I'm British, and moved to Spain with my Spanish partner from the UK on 10th April
I am in the process of applying for residency via the EU family member route which will hopefully be resolved in a few months time
I am as of 1st May 2021 working as a sole trader/contractor full time and get paid the same every month as per my contract
I am invoicing my employer every month, this was agreed the best method as they do not have offices in Spain.
Once I have been here for 183 days I will need to become autonomo in Spain (this would be 10th October 2021)
So for the moment I am working as if I was self employed in the UK, which I feel I understand fairly well, but this is all completely new to me too. I am unsure how I am going to transition from UK to Spanish taxes when I need to. 

The main thing that is concerning me is how I need to calculate my monthly deductions so when it comes to filing my tax returns I am prepared and have put aside around the right amount of money. In the UK I will pay Tax, national insurance and Student loan repayments which I have calculated already. 

What deductions are paid in Spain as Autonomo and how could I calculate these deductions accurately?

How long does it roughly take to set set up as Autonomo?

Do I need a Spanish bank account in order to work as Autonomo in Spain? I will open once eventually but my employer is unable to pay into a Spanish account.

Any advice or insight is appreciated, thanks!


----------



## rod_maf (8 mo ago)

Hi! Any news on your situation? Having the same questions exactly. My husband and I are moving from the UK to Spain planing to continue working for a UK company.

How does the UK company pay? Is it possible to pay directly into a Spanish bank account or you needed to keep a UK bank account? We were hoping to close all accounts, addresses etc in the UK (both of us are EU)!

How was your experience to become autonomo? What paperwork do you need to do (which for Spain I’m assuming you will need say paper A, B and C, but for A only you will need papers X, Y and Z 😅) Did you need an address and bank account before registering as autonomo? We’re considering the timing of when to do what to calculate the move UK->Spain.
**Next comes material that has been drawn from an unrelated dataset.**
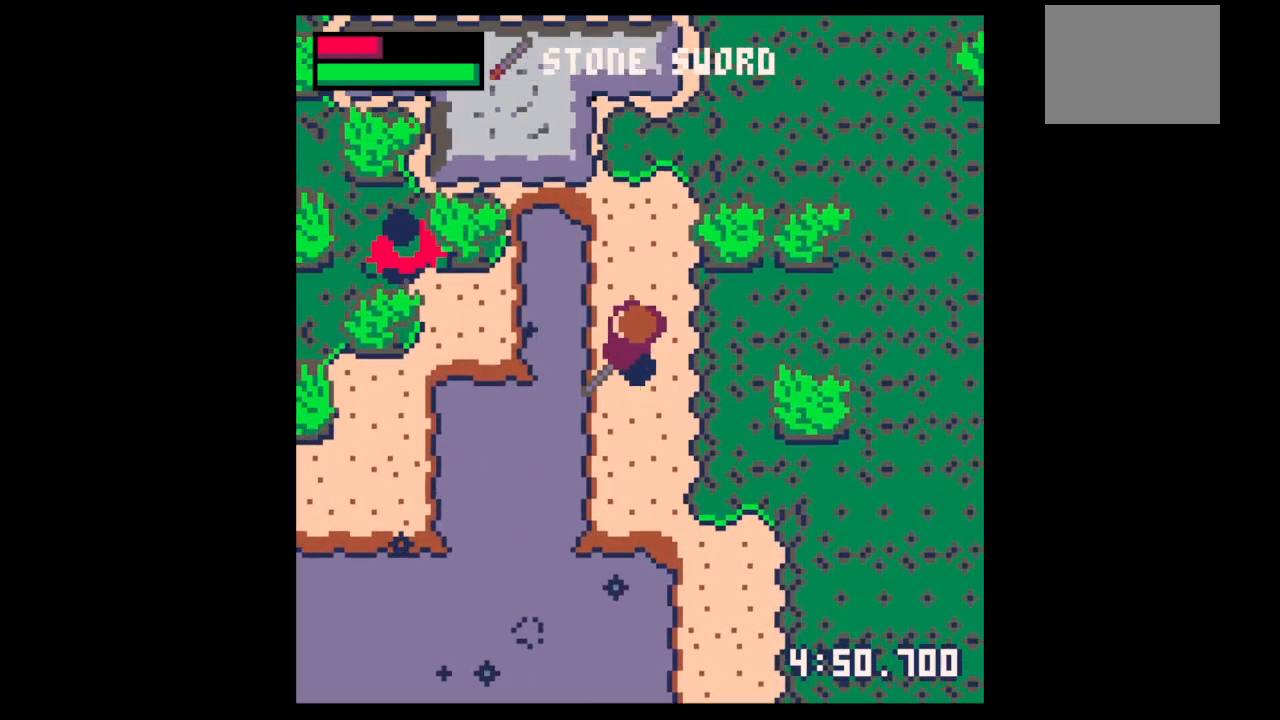
{"keys": ["left"], "events": [[233, "up", "up"]]}
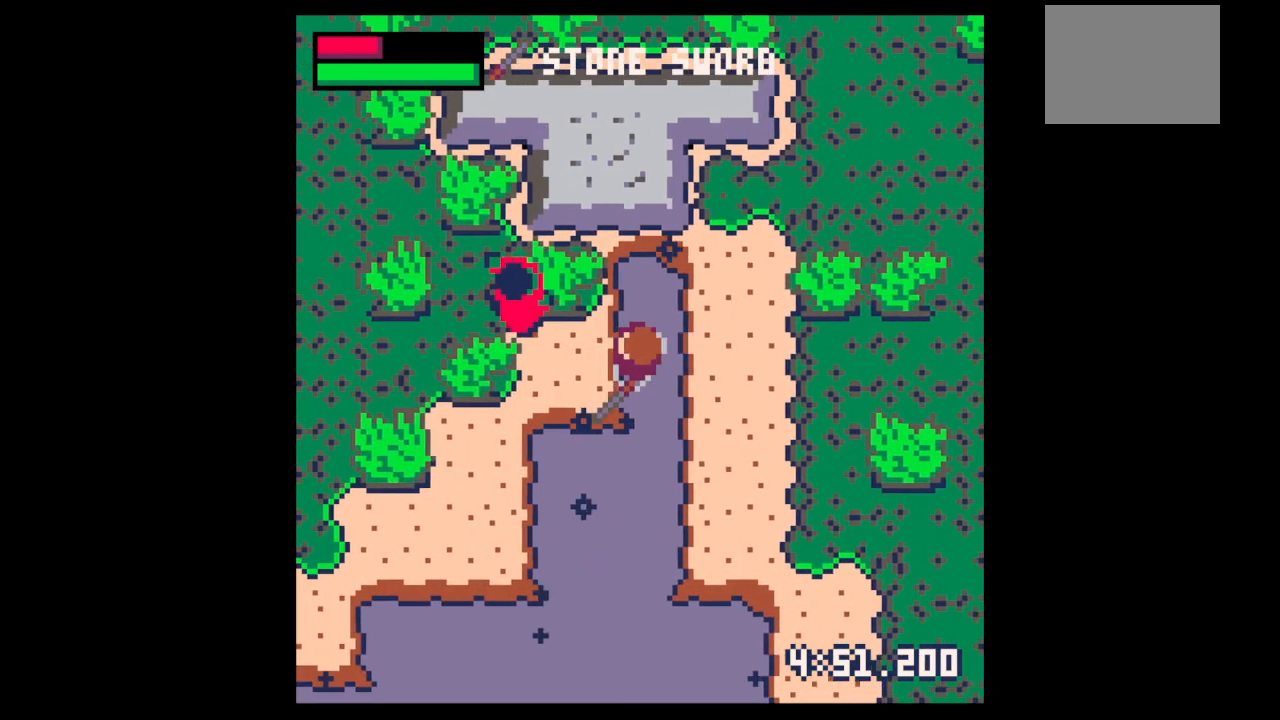
{"keys": ["up", "x"], "events": [[133, "up", "down"], [267, "up", "up"], [400, "x", "down"], [467, "up", "down"], [500, "left", "up"]]}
Hope things have gone well and smoothly for you and all is going well in Spain.

Thanks for your help.


----------



## kaipa (Aug 3, 2013)

You will need an NIE number first and an address. Then you will be able to open a bank account. You set up the automino next. You will need an accountant to do this for you. You need the automino in order to have the state healthcare which in turn is needed for residency. You may be required to wait a few months before you are granted residency as they often wish to ascertain the automino is real- in otherwords the will want to see some form of income entering your Spanish account. If you wish to do things quicker you can get private healthcare for a year and then just show sufficient income in Spanish account- this is a quicker way to obtain residency. You can then set up your automino later. Automino has a reduced rate for first year rising to about 270 euros a month later. It is paid irrespective of any income and is not part of income tax which you will declare every year through your accountant. The only thing I'm not sure about is if automino can be used if you are actually an employee? I was of the impression that you cannot have one client. However I'm sure someone will correct me.


----------